- ACTIVITY
Put this sentence from the Tahoe Treats column into Spanish: "The production facility is in the Sparks industrial neighborhood near Greg Street."

- TEXT PROVIDED
Danielle and Andrew Fitzgerald of Sparks are the founders of Tahoe Treats. Their freeze-dried confections are flying off shelves, but to keep up with their 100% annual growth rate, they’ll need to employ some new strategies.

For the last 18 months, the RN&R has been gracious to allow me to write about unheralded business leaders, cutting-edge startups and “bleeding-edge” tech in Northern Nevada and Northern California. I’ve had the pleasure of sharing cool stories about businesses and their founders, including University of Nevada, Reno alumni, who contribute incredible talent, research and tech innovation to this incredible community. 

This month’s column has none of that—well, almost none of that. It’s about the sweetest company I’ve ever profiled, founded by a really awesome (and sweet!) local husband/wife team whom I’ve gotten to know over the last several months. The company has a great story—and is on a journey that can offer other founders some valuable lessons. 

Danielle and Andrew Fitzgerald are on their second entrepreneurial venture after many years of making custom jewelry for customers in Nevada and Washington. Tahoe Treats, founded in the basement of their Sparks home in 2021, makes freeze-dried cheesecake, ice cream and candies—including many flavors you grew up with, except exploded and crunchy from the 24-hour freeze-drying process, which extracts all of the moisture.  

The production facility is in the Sparks industrial neighborhood near Greg Street. The lights are on late most nights, due to the unprecedented growth this team has experienced over the last 12 months. Their freeze-dried confections are flying off shelves in Scheels, Jacksons Food Stores (ExtraMile) and other stores around the West.

- INPUT DATA
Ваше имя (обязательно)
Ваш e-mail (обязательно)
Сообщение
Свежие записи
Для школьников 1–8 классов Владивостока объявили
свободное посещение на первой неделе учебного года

- WRITTEN ANSWER
Las instalaciones de producción están en el barrio industrial de Sparks, cerca de Greg Street.